A drugged driver who killed a father biking with his daughter during the coronavirus nationwide lockdown has today been jailed for more than five years.
James Harrison Solvander, 33, crashed into 48-year-old Clint Hoeben and his 14-year-old daughter as they cycled near Fernside in North Canterbury on April 2.
Hoeben was killed and his daughter suffered minor injuries.
Solvander pleaded guilty at Christchurch District Court to drug-driving causing death and drug-driving causing injury.
Today, a judge told Solvander he was "an accident and tragedy waiting to happen".
Devastated wife of 24 years, Charmaine Hoeben told Solvander in the dock the widespread impact his actions have had.

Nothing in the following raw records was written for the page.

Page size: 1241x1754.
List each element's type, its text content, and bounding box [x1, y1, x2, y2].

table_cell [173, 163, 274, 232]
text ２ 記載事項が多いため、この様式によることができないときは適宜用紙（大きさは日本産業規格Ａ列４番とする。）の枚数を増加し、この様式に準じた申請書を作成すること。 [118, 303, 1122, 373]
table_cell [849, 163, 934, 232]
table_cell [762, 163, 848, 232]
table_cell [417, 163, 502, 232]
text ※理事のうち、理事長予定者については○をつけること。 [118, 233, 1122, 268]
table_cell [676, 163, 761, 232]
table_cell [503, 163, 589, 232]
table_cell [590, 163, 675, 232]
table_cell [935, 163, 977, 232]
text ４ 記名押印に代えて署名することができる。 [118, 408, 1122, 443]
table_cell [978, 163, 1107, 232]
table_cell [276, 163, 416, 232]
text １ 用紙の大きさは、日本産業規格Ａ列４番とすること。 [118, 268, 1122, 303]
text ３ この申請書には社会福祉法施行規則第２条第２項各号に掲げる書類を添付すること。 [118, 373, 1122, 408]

It was a beautiful, clear sunny afternoon and Hoeben wanted his children, in lockdown, to
exercise in the fresh air.
What should have been a special bonding moment between a daughter and a father turned into a "horrific life-altering nightmare", she said.
"Clint's death has left a huge hole in our lives," she said.
"You chose to take drugs and get behind the wheel."
She questioned what was so urgent that Solvander had to break lockdown rules and drive knowing he was not in a fit state.
"We will suffer his life for a very long time," said Charmaine Hoeben.
Crown prosecutor Aaron Harvey said Solvander had an "appalling history" of impaired driving, and it "appears that he doesn't get it".
Solvander was today also convicted of drug driving on October 27 last year and careless driving on March 19. He also admitted a raft of other drugs charges.
Solvander claimed he didn't know it was lockdown, not owning a television or taking notice of any news media, defence counsel Stephen Hembrow said.
"He wishes he could turn the clock back, but he can't," the lawyer said.
Judge Gilbert said Solvander had "devastated the lives of a lot of people".
He highlighted his "terrible history of offending", especially his eight convictions involving driving and impaired driving.
And although Solvander was now sorry for what he had done, Judge Gilbert told him: "It's too late for that."
The court heard that Solvander was driving a Toyota Hiace van on Oxford Rd when the crash happened about 12.35pm on April 2.
Hoeben was cycling behind his daughter when he was struck from behind and thrown about 40m.
The girl was knocked from her bike and fell onto the road. She received extensive grazing to her legs and arms, and her father died at the scene from head and neck trauma.
When police showed up, Solvander passed a roadside breath screening test but failed a compulsory impairment test at Kaiapoi's police station.
A blood test found methamphetamine and diazepam in his system.
Police found a tin containing a pistol and 27 rounds of .22 calibre ammunition in the long grass next to where Solvander's van stopped after the crash. Solvander's DNA was found on the pistol's trigger.
Solvander told officers he was going to see a friend about a tattoo.
Solvander was jailed for five years and five months.
Family and friends rallied around the Hoeben family, including members of a dog community that Hoeben was involved with.
A Givealittle page set up to help the Hoebens ended up raising more than $42,000 for his children.
Clint Hoeben was said to have a great passion for dogs and was heavily involved with the community; as president of the Mainland Staffordshire Bull Terrier Society and the vice-president of Dogs New Zealand.
He was also a member of the NZ Dog Judges Association.
"Clint made an incredible contribution to the Stafford community and the dog community worldwide," a message on the Givealittle page reads.
"Clint was an incredible friend, mentor and family man with a huge sense of humour and his loss is beyond measure to all those who knew him; his beautiful wife Charmaine, his children Tara and Cameron, his parents Lorraine and John and many, many friends."
The message acknowledged that because many of them weren't able to be there for them in person - because of the Covid-19 lockdown - they created the page to help in that way.
"We have set up this page with all proceeds going to his children, [of] whom he was very proud."
The North Canterbury Kennel Association also paid tribute to the man who had brought his family to New Zealand from South Africa more than a decade ago for a better life.
"Clint's passion was his staffies, but there was nothing in his life that surpassed his love of Charmaine and their children Tara and Cam," an online post read.
They ended it by simply describing him as "Clint - a real nice guy".